Tilt è uno dei termini più popolari utilizzati nel poker. E’ talmente popolare che è stato ralizzato un sito con questo nome. Quando si pensa al tilt, la prima immagine che viene in mente è Mike Matusow che batte i pugni sul l tavolo in un impeto di rabbia, per aver perso un grosso piatto al river. In realtà ci sono forme di tilt, meno visibili, ma non per questo meno devastanti. Più sono “invisibili”, più sono sottili, meno sono rilevabili, e pertanto è più complicato porvi rimedio e, conseguentemente, maggiori sono i danni che farà lo stato di tiltato. Nessun giocatore ammetterà mai che forme di insonnia possano ricondursi alle perdite al tavolo e quello che può portare l’essere tiltati è ancora meno preventivabile. Alcuni giocatori tendono a foldare praticamente tutto, altri diventano improvvisamente calling station, quello che è certo è che il tilt influirà negativamente sul vostro gioco I giocatori più preparati hanno bisogno di essere molto sconvolti per far influenzare il proprio gioco e molti altri cercano di non arrabbiarsi; è inevitabile però che prima o poi accadrà e la cosa importante è capire quali cause vi possano portare al tilt, e lavorare per eliminarle e/o evitarle.

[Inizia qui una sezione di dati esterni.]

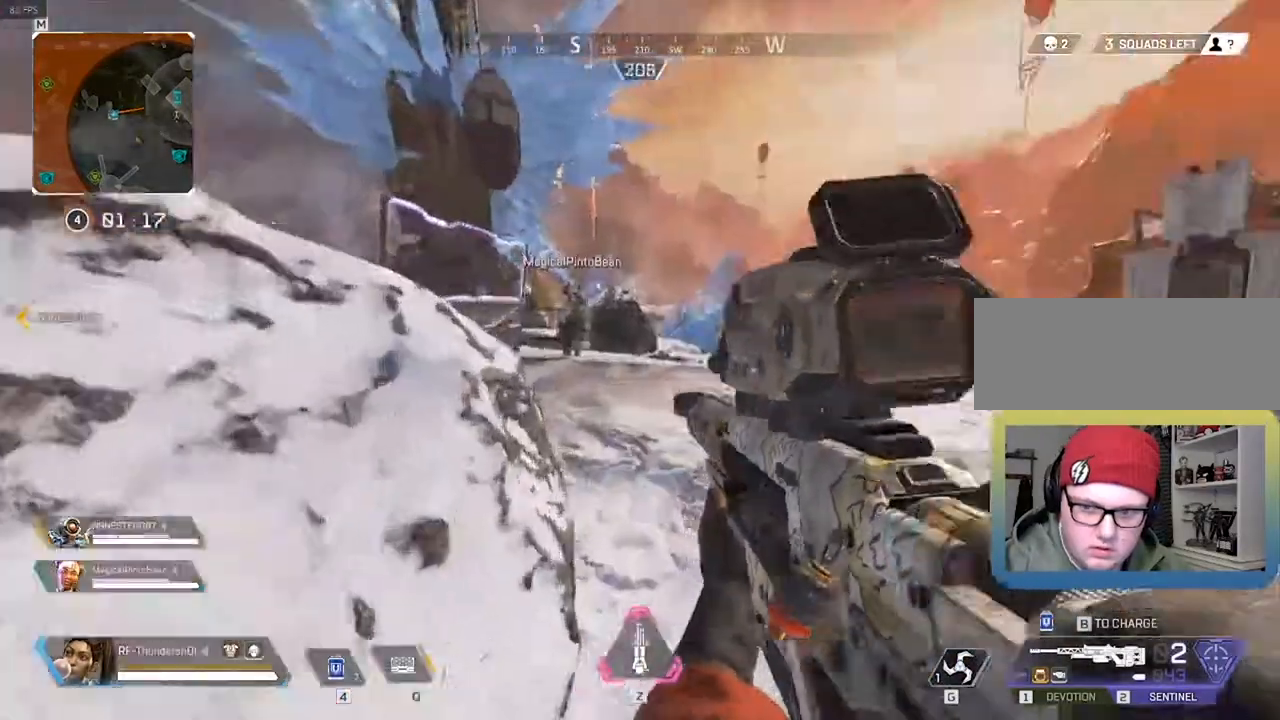
{"keys": ["shift", "w"], "events": [[17, "r", "down"], [200, "r", "up"]]}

Sono infinite le ragioni che vi possano far tiltare. Potreste essere nervosi per qualche motivo o qualsiasi altra cosa, ma il fattore che scatenerà realmente la rabbia sarà quasi sempre una bad beat, cioè una mano persa partendo molto avanti, in poche parole quando subirete la cosiddetta sculata. Quello che dovete cercare di fare è eliminare questo tipo di rabbia, che potrebbe avere il sopravvento, una volta che subirete un brutto colpo. Non esiste una tecnica comune a tutti, per alcuni risulterà addirittura impossibile cancellare il tilt dal loro gioco. La cosa migliore è sempre quella che vi prendiate una pausa, oppure potreste fare un level down o ancora diminuire i tavoli su cui state grindando. Non esiste un pulsante con il quale potrete “spengere” il vostro tilt, ma se non farete in modo che si “spenga” i danni al vostro bankroll saranno inevitabili.

Un’altra forma comune di predisposizione al tilt sono le piccole questioni esterne, personali e non. La stanchezza, la fame, l’intossicazione, lo stress, problemi finanziari ecc. potrebbero essere li pronti a fare esplodere, qualora se ne presentasse l’occasione, il vostro tilt. In determinate circostanze, probabilmente, sarebbe meglio non giocare a poker. Questo tipo di cause del tilt, però, sono più facili da individuare e soprattutto da tenere sotto controllo. Basterà eliminarne le cause prima di sedersi ad un tavolo da poker.

Concludendo, il tilt è uno dei maggiori problemi con il quale i giocatori di poker hanno a che fare praticamente tutti i giorni. Alcune cause sono più riconoscibili di altre, ma tutte hanno il loro sistema di controllo. Senza preoccuparsi di risolverlo sarete molto inclini a distruggere il vostro bankroll.